SALA DE LO CONTENCIOSO ADMINISTRATIVO

SECCIÓN SEGUNDA

ACCIÓN DEL CUMPLIMIENTO

ALGUNOS REQUISITOS PARA SU PROCEDENCIA

EXTRACTOS: «La acción de cumplimiento fue instituida por el constituyente en el artículo 87 de la Carta Política y su desarrollo legal se materializó en la Ley 393 de 1997. De conformidad con el artículo 8º de la citada ley, la acción procederá contra toda acción u omisión de la autoridad que incumpla o ejecute actos o hechos que permitan deducir el inminente incumplimiento de normas con fuerza de ley o actos administrativos.

Por otra parte, según el artículo 21 ibídem, el fallo que decida la pretensión en forma favorable, deberá contener la orden a la autoridad renuente de cumplir el deber omitido, dentro de un plazo perentorio de diez días hábiles contados a partir de su ejecutoria.

Estas disposiciones permiten deducir que cuando se trata del cumplimiento de actos administrativos de contenido particular y concreto, el deber omitido debe ser tan preciso, que se pueda asimilar a un título ejecutivo a favor del solicitante, es decir, que el acto contenga una obligación expresa, clara y exigible que haga posible el mandamiento de su cumplimiento.

En cuanto al cumplimiento de normas con fuerza de ley o actos administrativos de contenido general que otorgan competencias a la autoridad, el título para el mandamiento es diferente, porque es la ley o el acto administrativo el que impone la obligación de ejercerlas.
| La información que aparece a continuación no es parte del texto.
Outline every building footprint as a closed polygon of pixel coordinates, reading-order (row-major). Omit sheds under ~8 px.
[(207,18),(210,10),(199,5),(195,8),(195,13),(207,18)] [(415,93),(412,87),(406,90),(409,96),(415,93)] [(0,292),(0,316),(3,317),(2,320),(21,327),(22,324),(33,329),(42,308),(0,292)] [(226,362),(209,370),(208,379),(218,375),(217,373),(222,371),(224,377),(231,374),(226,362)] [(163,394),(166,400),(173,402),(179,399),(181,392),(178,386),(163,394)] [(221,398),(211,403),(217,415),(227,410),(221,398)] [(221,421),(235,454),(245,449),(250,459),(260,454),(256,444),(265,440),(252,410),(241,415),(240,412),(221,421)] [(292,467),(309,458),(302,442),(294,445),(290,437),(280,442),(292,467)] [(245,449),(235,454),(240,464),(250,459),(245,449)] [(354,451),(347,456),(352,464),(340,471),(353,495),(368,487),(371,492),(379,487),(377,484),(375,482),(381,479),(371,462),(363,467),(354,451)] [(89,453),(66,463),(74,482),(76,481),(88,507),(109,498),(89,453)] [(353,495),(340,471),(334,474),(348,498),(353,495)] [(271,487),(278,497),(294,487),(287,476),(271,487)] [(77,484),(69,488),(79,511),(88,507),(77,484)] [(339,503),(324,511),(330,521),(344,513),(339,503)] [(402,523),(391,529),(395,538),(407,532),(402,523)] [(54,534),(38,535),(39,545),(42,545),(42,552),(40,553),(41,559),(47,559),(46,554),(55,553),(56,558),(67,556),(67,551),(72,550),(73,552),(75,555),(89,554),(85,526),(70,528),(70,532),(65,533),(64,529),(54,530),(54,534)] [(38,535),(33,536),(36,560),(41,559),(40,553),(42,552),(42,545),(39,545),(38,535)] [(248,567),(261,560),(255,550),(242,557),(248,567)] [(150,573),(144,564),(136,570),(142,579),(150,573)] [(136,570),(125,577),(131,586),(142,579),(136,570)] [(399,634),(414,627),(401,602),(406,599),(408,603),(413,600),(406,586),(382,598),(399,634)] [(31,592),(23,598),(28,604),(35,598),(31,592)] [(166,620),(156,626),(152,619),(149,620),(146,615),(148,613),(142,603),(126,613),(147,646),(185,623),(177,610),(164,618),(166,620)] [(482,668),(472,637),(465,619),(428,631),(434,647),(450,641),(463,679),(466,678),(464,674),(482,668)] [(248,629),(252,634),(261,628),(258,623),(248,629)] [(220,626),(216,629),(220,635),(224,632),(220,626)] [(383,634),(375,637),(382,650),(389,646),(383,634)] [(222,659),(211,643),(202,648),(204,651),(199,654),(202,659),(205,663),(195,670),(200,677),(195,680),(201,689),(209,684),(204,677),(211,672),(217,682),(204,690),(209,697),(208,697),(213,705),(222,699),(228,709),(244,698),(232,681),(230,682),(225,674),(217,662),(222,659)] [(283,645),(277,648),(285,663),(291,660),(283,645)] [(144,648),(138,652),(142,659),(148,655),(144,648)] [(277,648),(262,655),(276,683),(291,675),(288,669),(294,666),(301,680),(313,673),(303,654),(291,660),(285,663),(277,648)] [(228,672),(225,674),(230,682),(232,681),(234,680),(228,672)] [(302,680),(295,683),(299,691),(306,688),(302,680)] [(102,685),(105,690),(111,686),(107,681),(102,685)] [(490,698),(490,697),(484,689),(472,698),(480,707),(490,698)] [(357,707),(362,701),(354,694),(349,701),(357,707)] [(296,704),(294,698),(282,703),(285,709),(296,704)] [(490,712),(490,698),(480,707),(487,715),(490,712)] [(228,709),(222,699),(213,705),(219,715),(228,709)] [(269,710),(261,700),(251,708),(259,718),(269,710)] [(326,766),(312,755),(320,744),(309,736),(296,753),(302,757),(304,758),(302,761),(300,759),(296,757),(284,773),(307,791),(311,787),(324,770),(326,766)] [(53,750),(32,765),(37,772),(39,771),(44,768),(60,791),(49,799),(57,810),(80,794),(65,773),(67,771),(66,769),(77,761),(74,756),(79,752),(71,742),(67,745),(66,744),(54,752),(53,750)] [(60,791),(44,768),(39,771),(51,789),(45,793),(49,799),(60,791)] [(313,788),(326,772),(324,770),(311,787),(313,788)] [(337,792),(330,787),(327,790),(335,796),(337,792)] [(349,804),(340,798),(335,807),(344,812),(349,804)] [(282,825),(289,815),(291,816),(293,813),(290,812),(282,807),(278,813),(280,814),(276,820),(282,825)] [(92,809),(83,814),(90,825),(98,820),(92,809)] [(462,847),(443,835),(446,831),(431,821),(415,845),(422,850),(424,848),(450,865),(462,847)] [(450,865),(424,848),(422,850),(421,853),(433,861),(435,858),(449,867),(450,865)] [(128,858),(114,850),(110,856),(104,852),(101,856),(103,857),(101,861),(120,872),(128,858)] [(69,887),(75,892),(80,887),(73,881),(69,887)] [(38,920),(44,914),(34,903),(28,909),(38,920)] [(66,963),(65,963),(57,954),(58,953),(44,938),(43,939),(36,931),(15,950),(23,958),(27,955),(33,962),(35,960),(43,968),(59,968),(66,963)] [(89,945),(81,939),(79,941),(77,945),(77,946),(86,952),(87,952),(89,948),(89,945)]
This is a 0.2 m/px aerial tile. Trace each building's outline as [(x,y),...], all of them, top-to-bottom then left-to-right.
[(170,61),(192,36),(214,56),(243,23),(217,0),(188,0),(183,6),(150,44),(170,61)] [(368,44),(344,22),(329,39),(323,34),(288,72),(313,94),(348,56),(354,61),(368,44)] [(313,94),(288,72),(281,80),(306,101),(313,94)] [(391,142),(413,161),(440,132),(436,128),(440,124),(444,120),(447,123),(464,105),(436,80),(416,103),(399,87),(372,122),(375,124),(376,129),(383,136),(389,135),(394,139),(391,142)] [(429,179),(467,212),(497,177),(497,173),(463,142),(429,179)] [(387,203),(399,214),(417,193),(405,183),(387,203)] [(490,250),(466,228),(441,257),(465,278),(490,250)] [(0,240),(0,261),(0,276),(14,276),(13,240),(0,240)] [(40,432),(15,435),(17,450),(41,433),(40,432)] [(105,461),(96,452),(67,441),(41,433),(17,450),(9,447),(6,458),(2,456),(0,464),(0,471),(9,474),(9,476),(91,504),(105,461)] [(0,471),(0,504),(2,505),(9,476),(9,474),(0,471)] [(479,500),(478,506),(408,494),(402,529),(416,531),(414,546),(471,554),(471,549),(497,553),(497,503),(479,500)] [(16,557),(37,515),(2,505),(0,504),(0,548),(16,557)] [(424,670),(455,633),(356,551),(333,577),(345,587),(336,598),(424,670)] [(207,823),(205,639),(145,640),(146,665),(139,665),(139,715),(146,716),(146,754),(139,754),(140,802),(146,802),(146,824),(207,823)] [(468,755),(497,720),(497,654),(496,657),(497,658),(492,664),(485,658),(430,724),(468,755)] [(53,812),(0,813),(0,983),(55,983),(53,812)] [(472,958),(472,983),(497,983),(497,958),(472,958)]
Sin embargo, cuando del ejercicio de éstas se trata, debe distinguirse si el cumplimiento del deber que se reclama cabe dentro de la facultad discrecional del funcionario, o si su cumplimiento es obligatorio, y puede concretarse en una acción determinada que pueda ser susceptible de cumplirse en el término previsto por la ley y en la forma ordenada por el juez.

No caben dentro de esta posibilidad, a juicio de esta Sala, las órdenes de cumplir con la eficiencia las funciones propias de su competencia, no porque no sea ésta una obligación de todo funcionario, sino porque la orden seria tan abstracta y genérica que no tendría eficacia distinta a una simple recomendación del juez, sin ejecutividad alguna».

(Sentencia de octubre 9 de 1997. Expediente ACU-017. Consejera Ponente: Dra. Dolly Pedraza de Arenas).